The meaning of the times is (IIRC) derived from the numbers used in the
planning. The first number is "time to first result", the second number
is "time to last result". So if you're doing a "LIMIT 1" query, only
the first number is relevent.

The purpose of the explain output is to determine where the bottlenecks
are and as such each node only counts time spent in it and all its
subnodes. So for example a Sort node has a really high start time
(because all subnodes must complete before sorting can complete) but
the end time is shortly after because it only needs to pump out tuples.

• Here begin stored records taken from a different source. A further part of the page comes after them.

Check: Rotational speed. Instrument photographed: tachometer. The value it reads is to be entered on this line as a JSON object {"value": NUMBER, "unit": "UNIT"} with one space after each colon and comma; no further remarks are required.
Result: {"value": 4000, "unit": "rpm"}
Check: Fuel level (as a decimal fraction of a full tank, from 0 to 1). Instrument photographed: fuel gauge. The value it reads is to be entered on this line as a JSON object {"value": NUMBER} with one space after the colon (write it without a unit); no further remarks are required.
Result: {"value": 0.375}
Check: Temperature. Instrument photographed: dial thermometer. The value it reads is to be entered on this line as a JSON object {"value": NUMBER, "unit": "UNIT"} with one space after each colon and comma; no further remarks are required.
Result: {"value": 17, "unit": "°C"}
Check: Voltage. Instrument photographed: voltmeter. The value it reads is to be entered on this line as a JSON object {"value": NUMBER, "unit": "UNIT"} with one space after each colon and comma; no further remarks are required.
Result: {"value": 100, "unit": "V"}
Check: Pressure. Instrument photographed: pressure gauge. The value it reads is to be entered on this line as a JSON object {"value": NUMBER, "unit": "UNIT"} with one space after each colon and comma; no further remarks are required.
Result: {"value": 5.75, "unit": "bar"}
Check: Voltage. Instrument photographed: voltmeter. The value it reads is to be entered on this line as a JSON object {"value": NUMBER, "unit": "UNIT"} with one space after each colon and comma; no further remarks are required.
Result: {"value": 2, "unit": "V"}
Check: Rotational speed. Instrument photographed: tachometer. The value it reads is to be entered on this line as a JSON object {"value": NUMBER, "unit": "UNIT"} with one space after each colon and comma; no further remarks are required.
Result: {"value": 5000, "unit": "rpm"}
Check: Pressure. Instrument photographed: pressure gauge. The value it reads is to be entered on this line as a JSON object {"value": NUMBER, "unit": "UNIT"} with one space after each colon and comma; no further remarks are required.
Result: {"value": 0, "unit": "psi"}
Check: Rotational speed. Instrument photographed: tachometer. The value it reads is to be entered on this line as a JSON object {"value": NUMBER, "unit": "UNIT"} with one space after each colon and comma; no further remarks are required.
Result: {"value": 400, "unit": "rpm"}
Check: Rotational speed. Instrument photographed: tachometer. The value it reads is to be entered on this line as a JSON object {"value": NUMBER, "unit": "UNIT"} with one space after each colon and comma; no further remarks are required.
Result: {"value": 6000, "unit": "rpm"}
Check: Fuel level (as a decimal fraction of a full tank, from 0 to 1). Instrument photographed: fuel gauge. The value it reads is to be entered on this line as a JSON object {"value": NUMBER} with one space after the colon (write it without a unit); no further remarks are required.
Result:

The complication comes because nodes can be executed in their entirety
repeatedly, especially with nested joins, the inner loop is repeatedly
executed with different parameters. I was one of the major contributers
of this feature originally and there was discussion about how to
represent this. I think the rationale is that the figures should not
appear radically different just because a Node is reexecuted a lot, so
you get an extra result "loops" and the numbers look like a single
index scan. If you look at the numbers the planner uses, it follows the
same pattern.

In general, the EXPLAIN ANALYZE output follows the planner output as
close as possible. If you look at the original query posted, it showed
an Index Scan costing 4.63..4.63 which means the index scan is taking
(on average) 4.63ms to return 1 row! If it displayed as 4000 or
something it would be a lot less clear what was going on.

Hope this helps,
-- 
Martijn van Oosterhout   <kleptog@xxxxxxxxx>   http://svana.org/kleptog/
> Patent. n. Genius is 5% inspiration and 95% perspiration. A patent is a
> tool for doing 5% of the work and then sitting around waiting for someone
> else to do the other 95% so you can sue them.